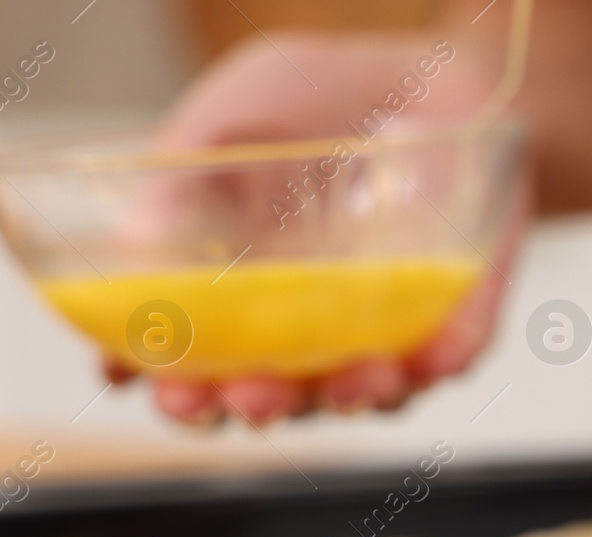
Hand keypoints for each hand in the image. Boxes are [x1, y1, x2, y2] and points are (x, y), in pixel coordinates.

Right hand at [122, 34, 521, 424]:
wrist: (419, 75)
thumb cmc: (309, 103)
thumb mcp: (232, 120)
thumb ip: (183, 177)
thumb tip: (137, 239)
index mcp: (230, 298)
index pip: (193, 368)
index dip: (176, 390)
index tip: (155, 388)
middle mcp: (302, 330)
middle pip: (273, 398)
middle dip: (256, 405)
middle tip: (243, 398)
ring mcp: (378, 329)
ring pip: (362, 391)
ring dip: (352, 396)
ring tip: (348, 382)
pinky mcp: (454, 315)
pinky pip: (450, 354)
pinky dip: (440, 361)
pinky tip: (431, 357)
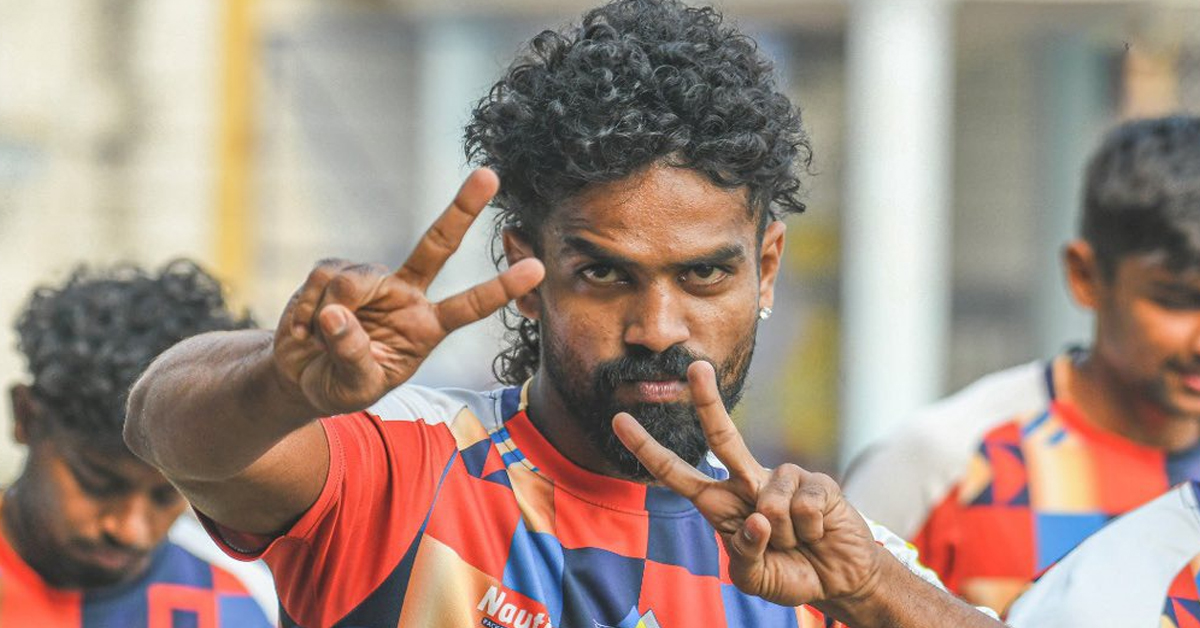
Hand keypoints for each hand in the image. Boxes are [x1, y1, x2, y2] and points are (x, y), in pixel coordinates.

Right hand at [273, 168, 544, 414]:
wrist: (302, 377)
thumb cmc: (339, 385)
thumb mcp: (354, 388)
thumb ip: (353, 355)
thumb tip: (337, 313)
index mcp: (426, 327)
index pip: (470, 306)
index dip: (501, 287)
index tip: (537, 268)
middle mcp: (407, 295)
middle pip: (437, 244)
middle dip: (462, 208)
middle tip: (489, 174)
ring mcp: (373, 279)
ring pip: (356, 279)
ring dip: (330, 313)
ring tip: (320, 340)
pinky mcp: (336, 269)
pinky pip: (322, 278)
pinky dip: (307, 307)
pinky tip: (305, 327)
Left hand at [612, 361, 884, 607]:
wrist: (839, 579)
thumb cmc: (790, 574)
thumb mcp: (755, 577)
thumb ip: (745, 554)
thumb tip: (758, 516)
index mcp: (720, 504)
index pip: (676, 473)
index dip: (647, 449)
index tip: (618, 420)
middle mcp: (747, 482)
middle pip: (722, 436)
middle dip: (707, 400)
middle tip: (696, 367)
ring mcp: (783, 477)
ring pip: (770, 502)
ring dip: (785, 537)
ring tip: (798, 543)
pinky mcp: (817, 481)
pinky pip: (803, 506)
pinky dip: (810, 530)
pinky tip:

What you will do = Leave the images aside and return the records above exactly as written.

Solved problem =
Hand keypoints for each hand in the image. Boxes are [x1, y1, x2, y2] and points are (x, y), in pixel coordinates.

Right hand at [122, 34, 521, 424]:
wrist: (419, 75)
thumb cmc: (309, 103)
thumb mcp: (232, 120)
thumb ip: (183, 177)
thumb tip: (137, 239)
index mcp: (230, 298)
index pip: (193, 368)
index dip: (176, 390)
index tip: (155, 388)
middle mcp: (302, 330)
middle pip: (273, 398)
middle dip: (256, 405)
middle tip: (243, 398)
ring mcp: (378, 329)
ring pip: (362, 391)
ring dip: (352, 396)
ring tip: (348, 382)
pinky mcp: (454, 315)
pinky pip: (450, 354)
pinky dip: (440, 361)
pinky tip: (431, 357)
Hand keypoints for each hand in the image. Boxes are [x1, y1, x2, y2] and points are (x, y), in pixel coordinates.

Right hand at [273, 168, 544, 414]:
wrist: (302, 377)
thumb cmc: (339, 385)
thumb mcp: (354, 388)
thumb ip: (353, 355)
thumb tip: (337, 313)
index mcp: (426, 327)
index pip: (470, 306)
index dip: (501, 287)
index tip: (537, 268)
middle mcp: (407, 295)
middle pip: (437, 244)
middle dip: (462, 208)
middle tip: (489, 174)
ring mcp: (373, 279)
ring pip: (356, 279)
ring dip: (330, 313)
ring tip: (320, 340)
pinky mcp: (336, 269)
pinky pip: (322, 278)
pinky dip: (307, 307)
pinky tip: (305, 327)
Left hand at [612, 361, 884, 607]:
wrist: (839, 579)
thumb cmc: (790, 574)
thumb mcp: (755, 577)
thumb ip: (745, 554)
thumb tip: (758, 516)
index mcp: (720, 504)
index pip: (676, 473)
index dip: (647, 449)
index tip: (618, 420)
middle mcp: (747, 482)
middle pip: (722, 436)
middle dip: (707, 400)
middle tip: (696, 367)
ring mcp: (783, 477)
ring pip: (770, 502)
ring dip: (785, 537)
ring tip: (798, 543)
pinky mcp: (817, 481)
pinky pip: (803, 506)
pinky dip: (810, 530)
pinky tip:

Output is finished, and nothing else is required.